5. Event Recognition as Cognitive Subsystem
Event Recognition is treated as a bounded cognitive faculty within Open SGI.
Responsibilities:
- Temporal pattern detection
- Multi-modal fusion
- Context-aware classification
- Confidence estimation
- Explanation generation
Event Recognition feeds higher-order reasoning without monopolizing cognition.

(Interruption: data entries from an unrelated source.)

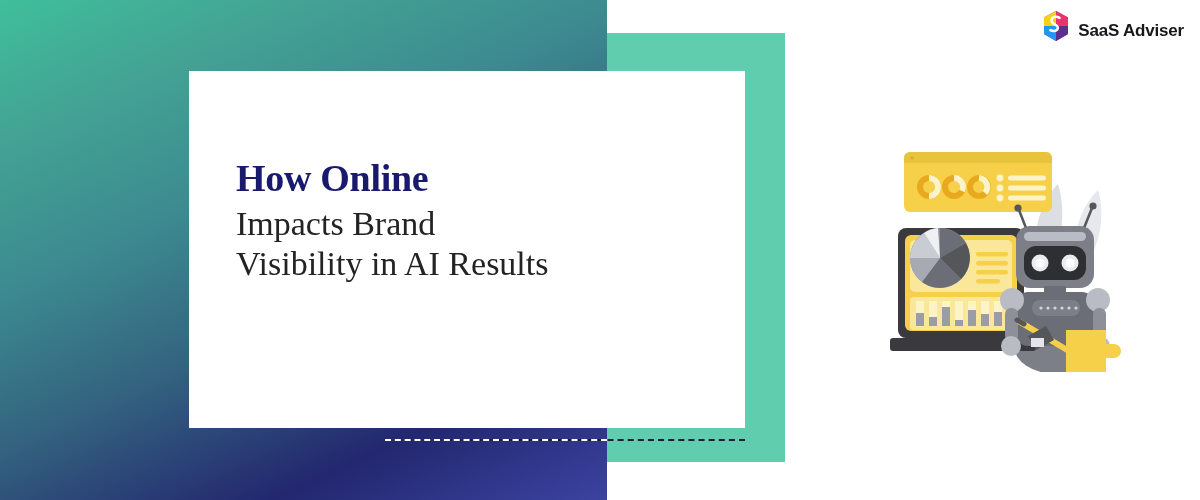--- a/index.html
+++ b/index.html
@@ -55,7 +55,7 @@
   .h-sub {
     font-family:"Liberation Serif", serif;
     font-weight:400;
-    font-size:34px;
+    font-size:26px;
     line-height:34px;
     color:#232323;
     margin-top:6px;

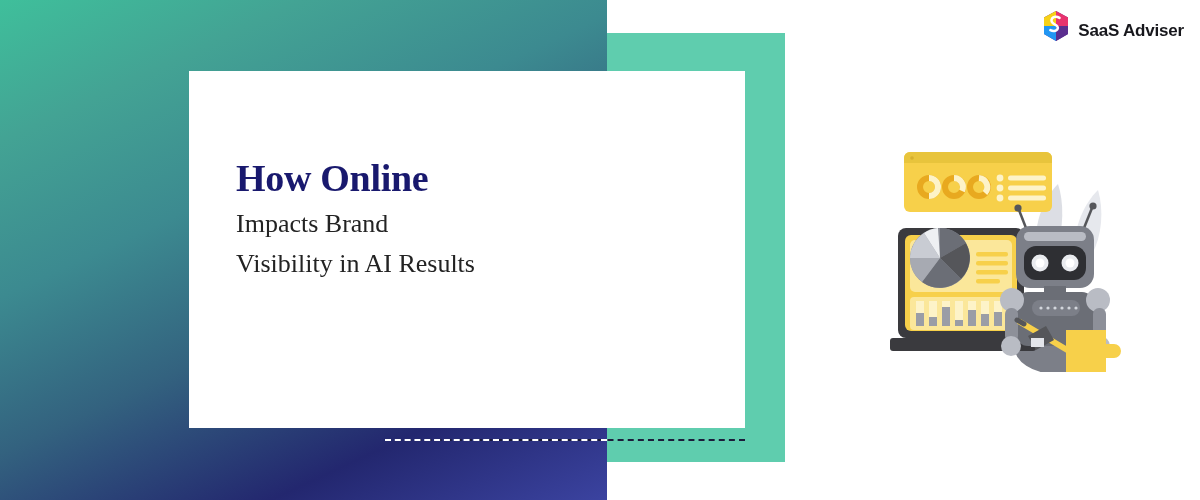--- a/index.html
+++ b/index.html
@@ -100,7 +100,7 @@
   <div class="headline">
     <div class="h-main">How Online</div>
     <div class="h-sub">Impacts Brand</div>
-    <div class="h-sub">Visibility in AI Results</div>
+    <div class="h-sub">Management in AI Results</div>
   </div>
 
   <div class="logo">

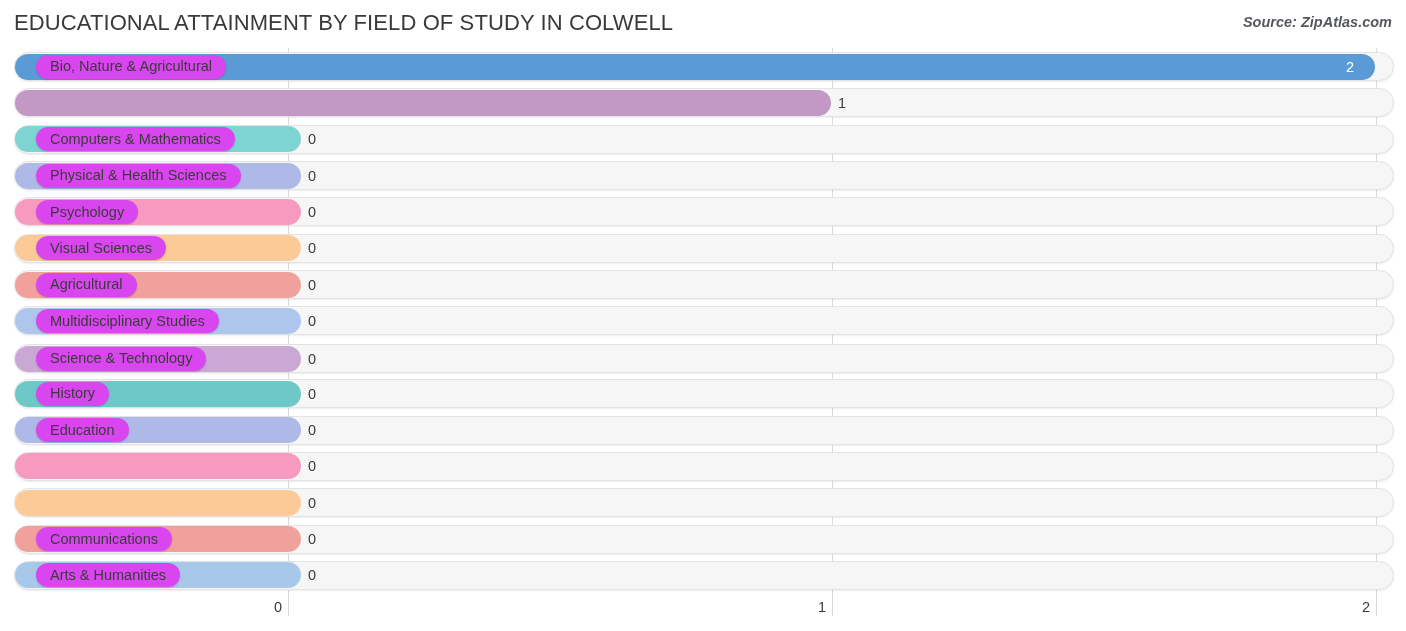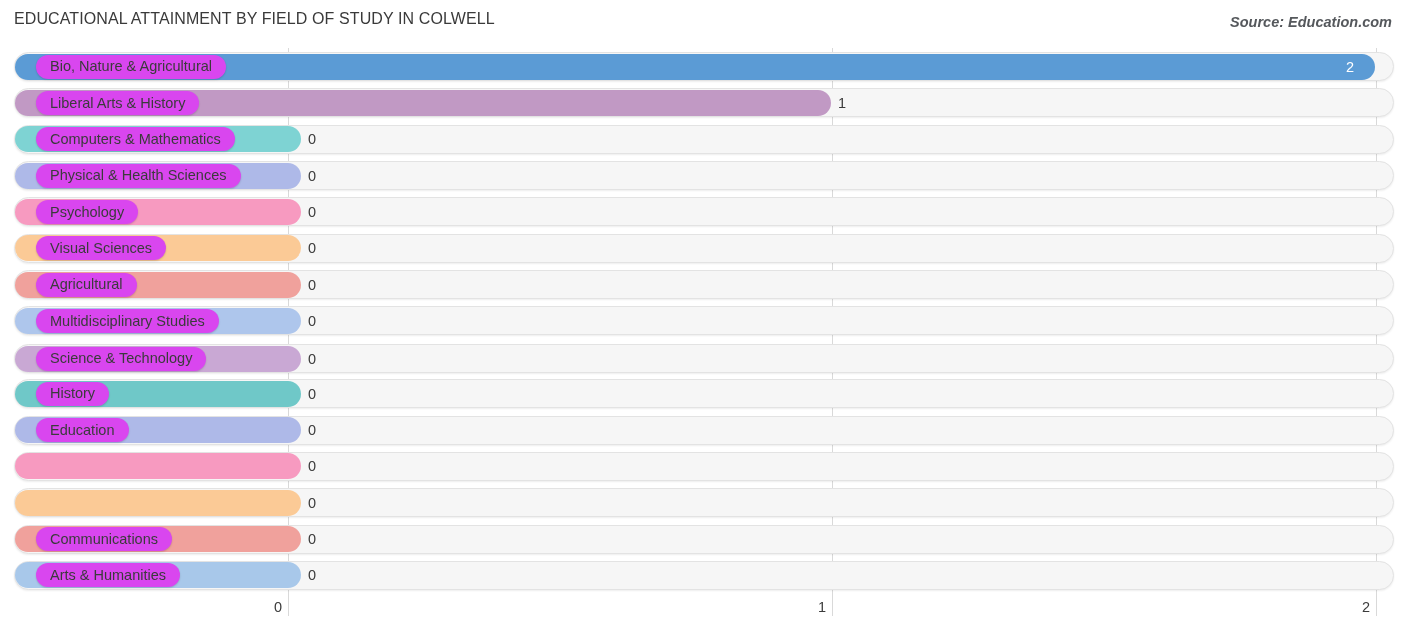--- a/index.html
+++ b/index.html
@@ -28,7 +28,7 @@
     position: absolute;
     left: 14px;
     top: 10px;
-    font-size: 16px;
+    font-size: 22px;
     font-weight: 400;
     letter-spacing: .1px;
     color: #3a3a3a;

6. Reference Deployment Architecture
6.1 Edge Layer
- OAII Device Nodes (Pi Zero / MCU)
- Local sensing and normalization
- Envelope transmission
6.2 Hub Layer
- OAII/Open SGI Gateway (Pi 4/5)
- Event fusion
- Knowledge store
- Policy enforcement
6.3 Coordination Layer
- Agent federation
- World synchronization
- Interface services
7. Evolution Path
Phase 1: Interoperable Sensing
- OAII core
- Basic Events
- Centralized Knowledge
Phase 2: Contextual Intelligence
- Worlds
- Polarity systems
- Context modulation
Phase 3: Geometric Simulation
- Manifold embeddings
- Trajectory learning
- Harmony optimization
Phase 4: Generalized SGI
- Multi-world reasoning
- Meta-policy learning
- Self-modeling Agents
8. Conformance and Extensibility
Implementations may be:
- OAII-conformant
- OAII + SGI-extended
- Domain-specialized
All extensions must:
- preserve Envelope compatibility
- expose Policies
- support audit logs
- declare World schemas
9. Closing Statement
This bridged specification establishes a clear pathway from interoperable autonomous systems (OAII) to semantically grounded, context-sensitive simulated general intelligence (Open SGI).
OAII ensures openness and governance.
Open SGI enables meaning, coherence, and growth.
Together, they form a unified foundation for responsible autonomous intelligence.